Nie tylko kierowcy, ale również pasażerowie, rowerzyści, motocykliści i piesi, skupili się wokół idei bezpieczeństwa na drogach. Bo tylko włączenie się w akcję dużej liczby uczestników ruchu drogowego, gwarantowały jej sukces. Bierna nie pozostała także policja, która wzmogła w tym czasie swoje patrole. Miały one na celu zminimalizowanie i zapobieganie zdarzeniom drogowym powstającym w związku z lekceważeniem podstawowych norm i zasad obowiązujących w ruchu drogowym, a także przeciwdziałanie zagrożeniom o charakterze przestępczym, informował GAZETĘ Sebastian Śpiewak, rzecznik prasowy starachowickiej policji.
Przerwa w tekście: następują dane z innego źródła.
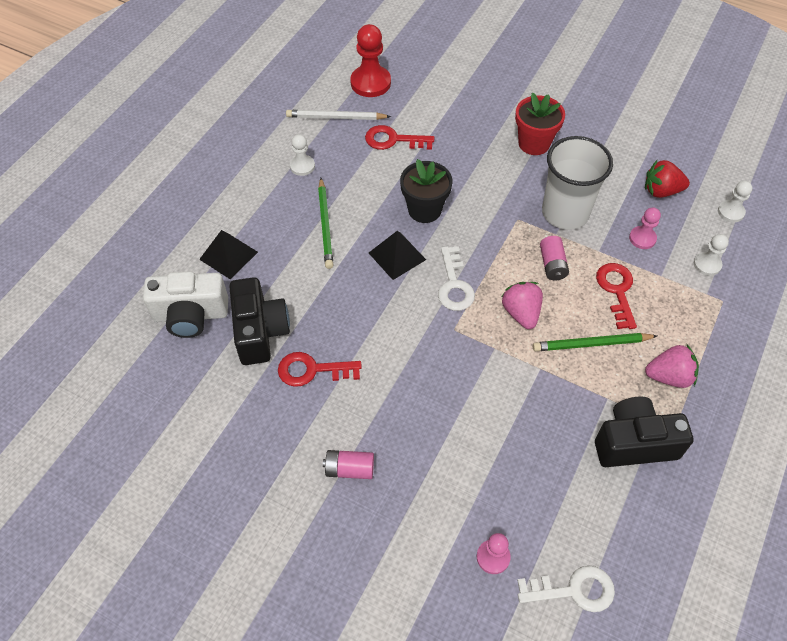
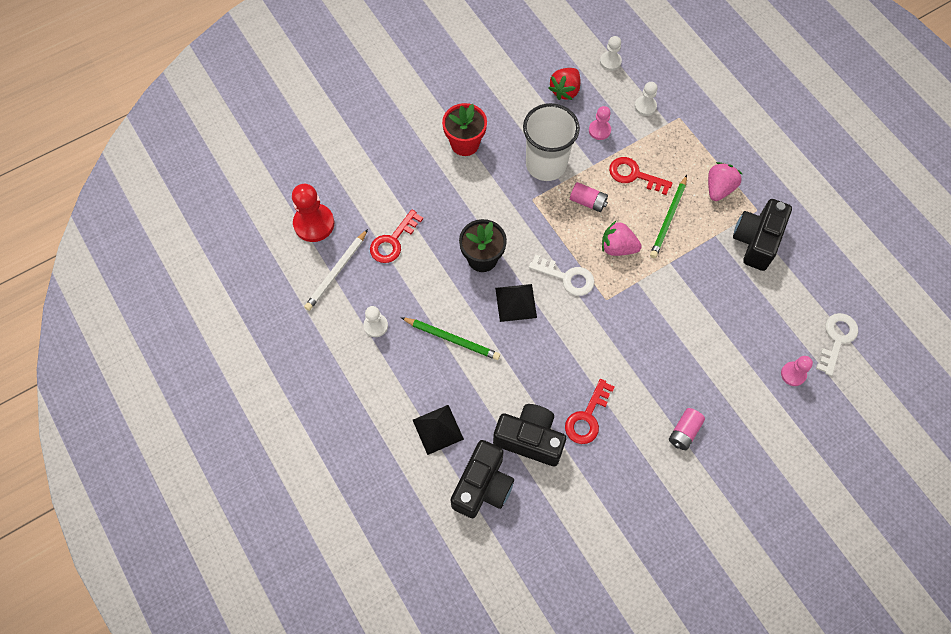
camera: 60 degrees left, 10 degrees up
white camera [143,271,228,338] -> black camera [451,440,514,518]

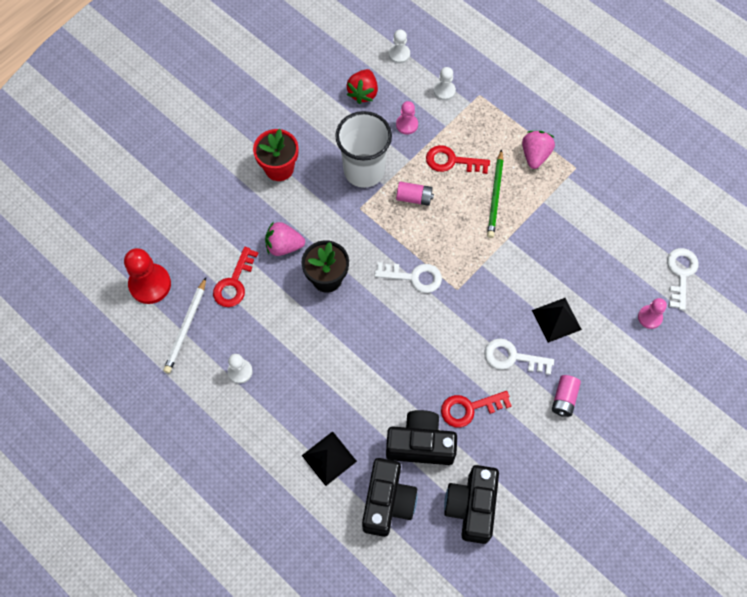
camera: 15 degrees left, 0 degrees up
green pencil [401,317,500,360] -> none
black pyramid [495,284,537,322] -> black pyramid moved to [532,298,582,343]
red key [565,379,615,444] -> red key turned 60 degrees clockwise [441,391,512,427]
pink strawberry [602,221,642,256] -> pink strawberry moved to [265,221,305,256]
black camera [733,199,792,271] -> black camera moved to [444,465,499,544]
none -> white key [484,338,554,375]

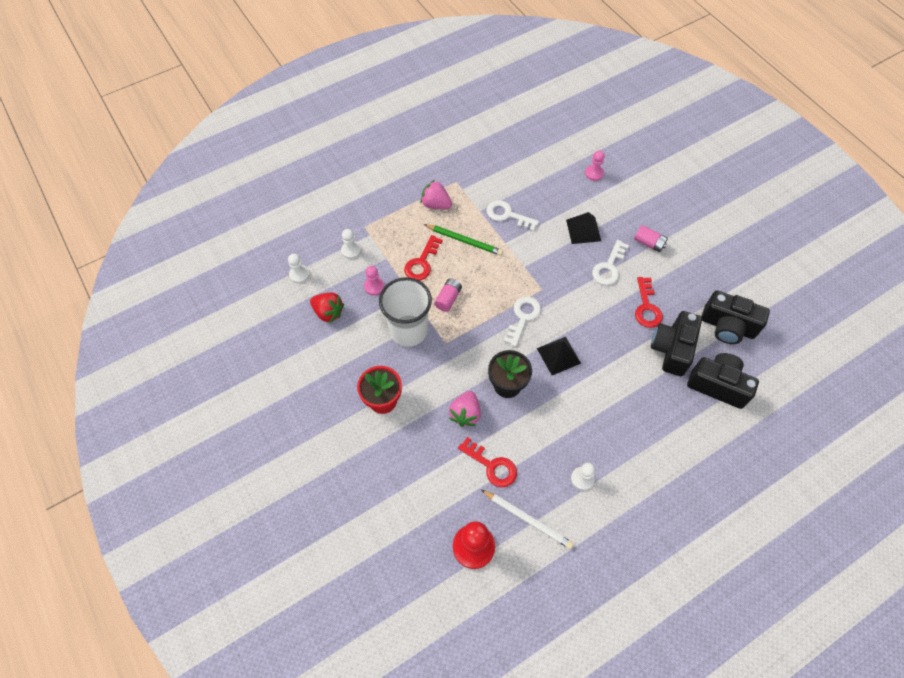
camera: 75 degrees left, 5 degrees down
black pyramid [301,431,357,486] -> black pyramid moved to [537,337,581,375]
white key [667,248,699,310] -> white key moved to [487,200,539,231]

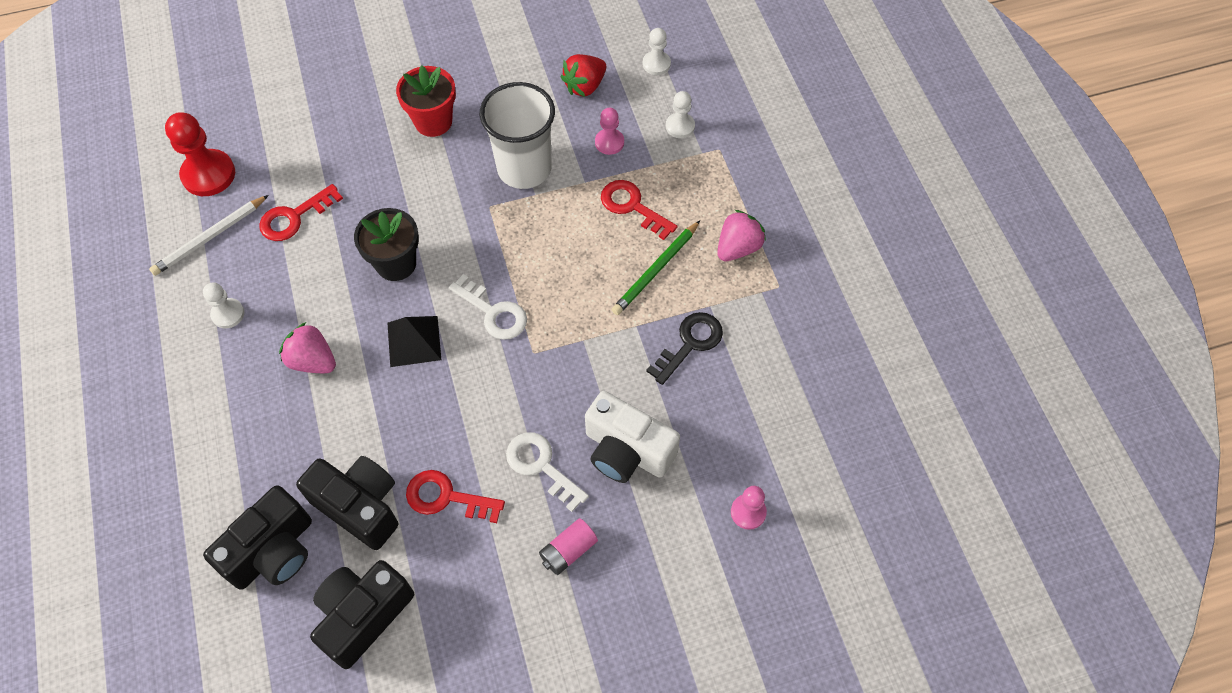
camera: 105 degrees right, 0 degrees up
pink battery [434,278,462,312] -> none
pink strawberry [449,391,481,427] -> pink strawberry moved to [279,322,336,373]
white key [487,200,539,231] -> black key [646,312,723,385]
black pyramid [566,212,601,244] -> white camera [585,391,680,483]

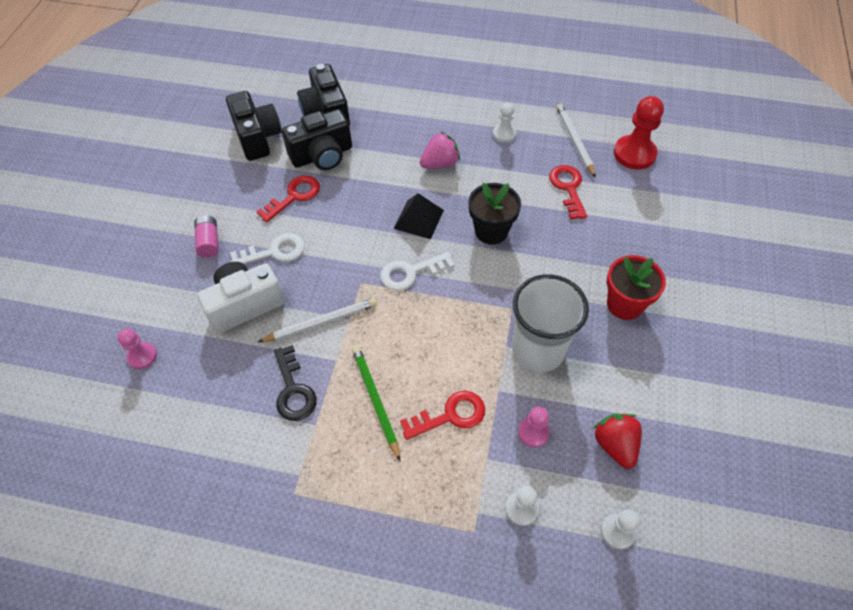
camera: 120 degrees right, 5 degrees down
pink strawberry [717,210,766,261] -> none
none -> white pencil [258,298,377,342]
W szczególności reagowano na przypadki przekroczenia dozwolonej prędkości, jazdy bez zapiętych pasów bezpieczeństwa oraz przypadki nieprawidłowego wyprzedzania – wobec których nie było żadnej litości. Sprawców karano mandatami. I takich wlepiono w ostatni weekend aż siedemdziesiąt, głównie za brawurową jazdę. Skierowano też cztery wnioski do sądu. Podczas kontroli sprawdzano też poziom trzeźwości i tu „wpadło” aż pięciu kierujących. Trafił się także jeden delikwent, który prowadził samochód pod wpływem narkotyków. Na szczęście, co warto podkreślić, obyło się bez wypadków. Inaczej niż w reszcie kraju, gdzie życie straciło aż 71 osób, a 650 zostało rannych. To bilans 525 wypadków, do których doszło na polskich drogach podczas długiego weekendu. Policjanci zatrzymali aż 2794 nietrzeźwych kierowców, podczas gdy w naszym powiecie odnotowano jedynie pięć kolizji, z czego najpoważniejszą na osiedlu Majówka (okolice Lidla). Uczestniczyła w niej dwójkę dzieciaków, które gwałtownie wbiegły na jezdnię. Żadnemu z nich na szczęście nic się nie stało. Skończyło się tylko na strachu. Oby sytuacji takich było jak najmniej.